- Murphy-Burroughs House
- U.S. National Register of Historic Places
- The house in 2019
- Interactive map showing the location of Murphy-Burroughs House
- Location: Fort Myers, Florida
- Coordinates: 26°38′49″N 81°51′57″W﻿ / ﻿26.64694°N 81.86583°W
- Built: 1901
- Architect: C. S. Caldwell and G. T. Barker
- Architectural style: Georgian Revival
- NRHP reference No.: 84000898
- Added to NRHP: August 1, 1984

= Murphy-Burroughs House =

Historic house in Florida, United States

The Murphy-Burroughs House, also known as the Burroughs Home and Gardens, is a historic home in Fort Myers, Florida. It is located at 2505 1st Street. On August 1, 1984, it was added to the U.S. National Register of Historic Places.

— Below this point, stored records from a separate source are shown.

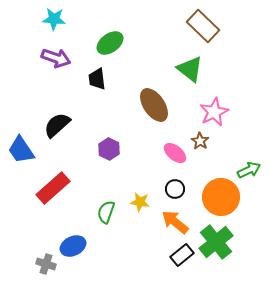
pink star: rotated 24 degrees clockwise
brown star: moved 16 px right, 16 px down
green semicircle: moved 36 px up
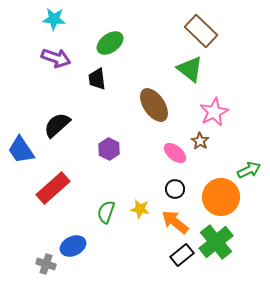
brown rectangle: moved 2 px left, 5 px down
yellow star: moved 7 px down
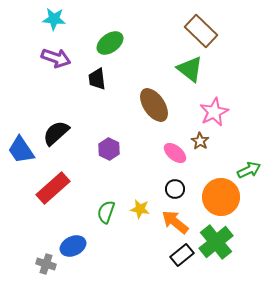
black semicircle: moved 1 px left, 8 px down
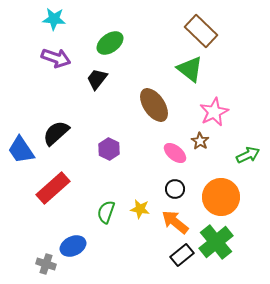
black trapezoid: rotated 45 degrees clockwise
green arrow: moved 1 px left, 15 px up
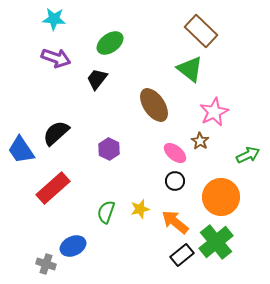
black circle: moved 8 px up
yellow star: rotated 24 degrees counterclockwise
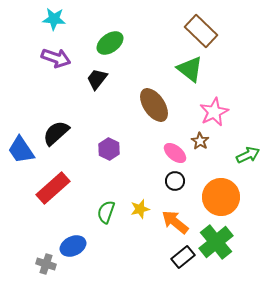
black rectangle: moved 1 px right, 2 px down
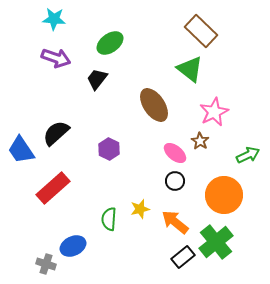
orange circle: moved 3 px right, 2 px up
green semicircle: moved 3 px right, 7 px down; rotated 15 degrees counterclockwise
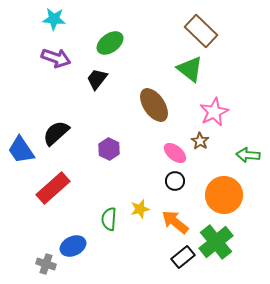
green arrow: rotated 150 degrees counterclockwise
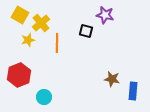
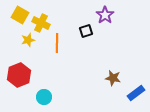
purple star: rotated 24 degrees clockwise
yellow cross: rotated 24 degrees counterclockwise
black square: rotated 32 degrees counterclockwise
brown star: moved 1 px right, 1 px up
blue rectangle: moved 3 px right, 2 px down; rotated 48 degrees clockwise
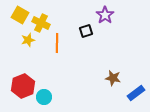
red hexagon: moved 4 px right, 11 px down
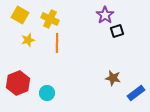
yellow cross: moved 9 px right, 4 px up
black square: moved 31 px right
red hexagon: moved 5 px left, 3 px up
cyan circle: moved 3 px right, 4 px up
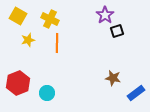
yellow square: moved 2 px left, 1 px down
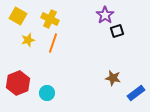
orange line: moved 4 px left; rotated 18 degrees clockwise
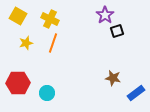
yellow star: moved 2 px left, 3 px down
red hexagon: rotated 20 degrees clockwise
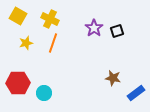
purple star: moved 11 px left, 13 px down
cyan circle: moved 3 px left
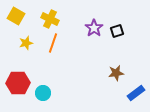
yellow square: moved 2 px left
brown star: moved 3 px right, 5 px up; rotated 21 degrees counterclockwise
cyan circle: moved 1 px left
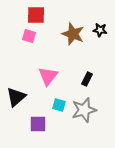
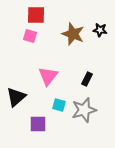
pink square: moved 1 px right
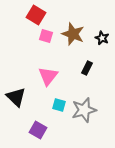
red square: rotated 30 degrees clockwise
black star: moved 2 px right, 8 px down; rotated 16 degrees clockwise
pink square: moved 16 px right
black rectangle: moved 11 px up
black triangle: rotated 35 degrees counterclockwise
purple square: moved 6 px down; rotated 30 degrees clockwise
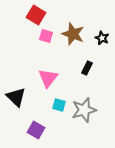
pink triangle: moved 2 px down
purple square: moved 2 px left
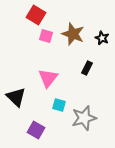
gray star: moved 8 px down
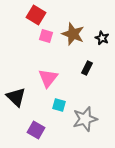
gray star: moved 1 px right, 1 px down
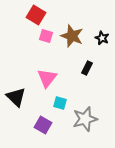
brown star: moved 1 px left, 2 px down
pink triangle: moved 1 px left
cyan square: moved 1 px right, 2 px up
purple square: moved 7 px right, 5 px up
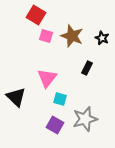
cyan square: moved 4 px up
purple square: moved 12 px right
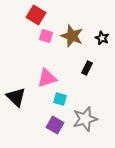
pink triangle: rotated 35 degrees clockwise
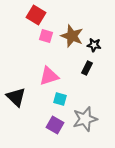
black star: moved 8 px left, 7 px down; rotated 16 degrees counterclockwise
pink triangle: moved 2 px right, 2 px up
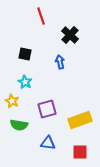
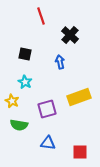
yellow rectangle: moved 1 px left, 23 px up
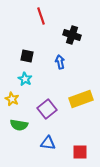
black cross: moved 2 px right; rotated 24 degrees counterclockwise
black square: moved 2 px right, 2 px down
cyan star: moved 3 px up
yellow rectangle: moved 2 px right, 2 px down
yellow star: moved 2 px up
purple square: rotated 24 degrees counterclockwise
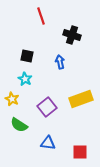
purple square: moved 2 px up
green semicircle: rotated 24 degrees clockwise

The Burroughs Home provides living history tours and functions as an event venue. The three-story home sits on the Caloosahatchee. The beautiful veranda wraps around 3 sides of the house. Mona's Dancing Porch extends from the East side of the Historic Structure. Completion of a large, open waterfront pavilion occurred in 2015 to accommodate weddings and events.

The Murphy-Burroughs House was Ft. Myers' first year-round luxury home. It is in the Georgian Revival style and was built in 1901 for John T. Murphy, a cattle rancher. The construction of this home kicked off the "building boom" of the area. Each step of the process was followed by the local newspaper, The Fort Myers Press.

Nelson Burroughs bought the house in 1919. In 1922, Mr. Burroughs transferred ownership of the Home to his daughters, Mona & Jettie. Mona bequeathed the property to The City of Fort Myers prior to her death in 1978. The passing of her husband, Franz Fischer, in 1983, marked the end of its use as a residence.